# PAGE EXTRACT
****

MarigoldDepthEstimationVideo¶

Documentation¶

Class name: MarigoldDepthEstimationVideo
Category: Marigold
Output node: False

The MarigoldDepthEstimationVideo node is designed for diffusion-based monocular depth estimation in video sequences, incorporating optical flow for enhanced frame-to-frame consistency. It leverages experimental techniques to ensemble multiple iterations into a single depth map, optimizing for accuracy and processing efficiency. This node is particularly useful for applications requiring depth perception in dynamic scenes, offering a blend of precision and temporal stability.

Input types¶

Required¶

image
- The input image for which the depth estimation is to be performed. This image serves as the basis for generating depth maps, playing a crucial role in the node's operation by providing the visual data necessary for depth analysis.
- Comfy dtype: IMAGE
- Python dtype: torch.Tensor
seed
- A seed value to ensure reproducibility of results across runs. It influences the initialization of random elements within the depth estimation process.
- Comfy dtype: INT
- Python dtype: int
first_frame_denoise_steps
- Specifies the number of denoising steps for the first frame in a video sequence, balancing between accuracy and processing time.

****

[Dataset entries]
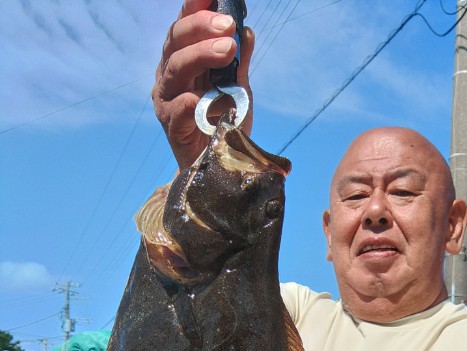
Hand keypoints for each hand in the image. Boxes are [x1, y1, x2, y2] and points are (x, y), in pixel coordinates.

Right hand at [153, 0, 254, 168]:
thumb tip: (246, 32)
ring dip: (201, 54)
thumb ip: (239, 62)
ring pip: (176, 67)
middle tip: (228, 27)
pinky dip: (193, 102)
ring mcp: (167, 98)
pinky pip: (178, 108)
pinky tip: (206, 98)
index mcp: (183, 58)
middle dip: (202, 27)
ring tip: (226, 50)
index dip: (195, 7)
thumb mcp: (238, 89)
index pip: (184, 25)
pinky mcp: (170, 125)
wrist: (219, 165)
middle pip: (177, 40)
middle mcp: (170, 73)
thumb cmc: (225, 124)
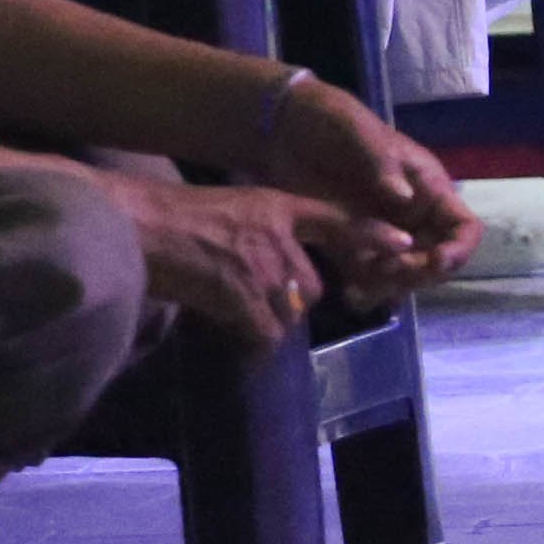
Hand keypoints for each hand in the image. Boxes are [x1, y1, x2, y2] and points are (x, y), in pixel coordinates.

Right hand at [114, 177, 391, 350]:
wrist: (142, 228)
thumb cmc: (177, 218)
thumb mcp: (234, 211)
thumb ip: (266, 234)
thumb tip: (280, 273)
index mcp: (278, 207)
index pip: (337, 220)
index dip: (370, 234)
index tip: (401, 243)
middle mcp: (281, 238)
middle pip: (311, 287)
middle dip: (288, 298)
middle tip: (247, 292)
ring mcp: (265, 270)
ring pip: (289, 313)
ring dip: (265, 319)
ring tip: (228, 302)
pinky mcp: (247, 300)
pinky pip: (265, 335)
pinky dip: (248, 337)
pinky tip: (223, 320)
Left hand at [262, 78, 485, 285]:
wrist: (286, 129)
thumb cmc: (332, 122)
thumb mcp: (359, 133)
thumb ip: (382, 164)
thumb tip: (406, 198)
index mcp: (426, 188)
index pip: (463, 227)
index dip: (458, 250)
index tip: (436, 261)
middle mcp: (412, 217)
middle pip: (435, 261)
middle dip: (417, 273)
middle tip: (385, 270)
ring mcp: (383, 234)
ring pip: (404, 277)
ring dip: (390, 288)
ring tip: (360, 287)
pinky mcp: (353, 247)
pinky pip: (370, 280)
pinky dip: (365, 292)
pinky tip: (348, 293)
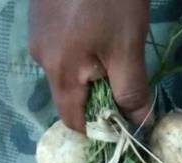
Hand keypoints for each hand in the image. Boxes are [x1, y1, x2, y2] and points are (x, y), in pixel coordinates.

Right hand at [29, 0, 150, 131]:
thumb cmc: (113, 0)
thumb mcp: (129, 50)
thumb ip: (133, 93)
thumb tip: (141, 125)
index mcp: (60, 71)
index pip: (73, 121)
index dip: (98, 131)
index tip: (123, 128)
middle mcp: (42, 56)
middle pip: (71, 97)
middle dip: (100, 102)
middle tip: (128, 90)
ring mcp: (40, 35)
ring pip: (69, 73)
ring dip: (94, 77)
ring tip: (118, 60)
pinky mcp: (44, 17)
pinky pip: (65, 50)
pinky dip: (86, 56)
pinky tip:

****

# ABOUT THIS EXERCISE
For each statement, say yes or no depending on whether the Marigold depth estimation page agrees with it, and quote the words from the page that decide it. (a) The node is an output node. (b) The seed value affects how random elements are set up in the depth estimation process. (c) The node uses optical flow to keep depth consistent between frames.

# WRITTEN REPLY
(a) No: "Output node: False"
(b) Yes: "It influences the initialization of random elements within the depth estimation process."
(c) Yes: "incorporating optical flow for enhanced frame-to-frame consistency"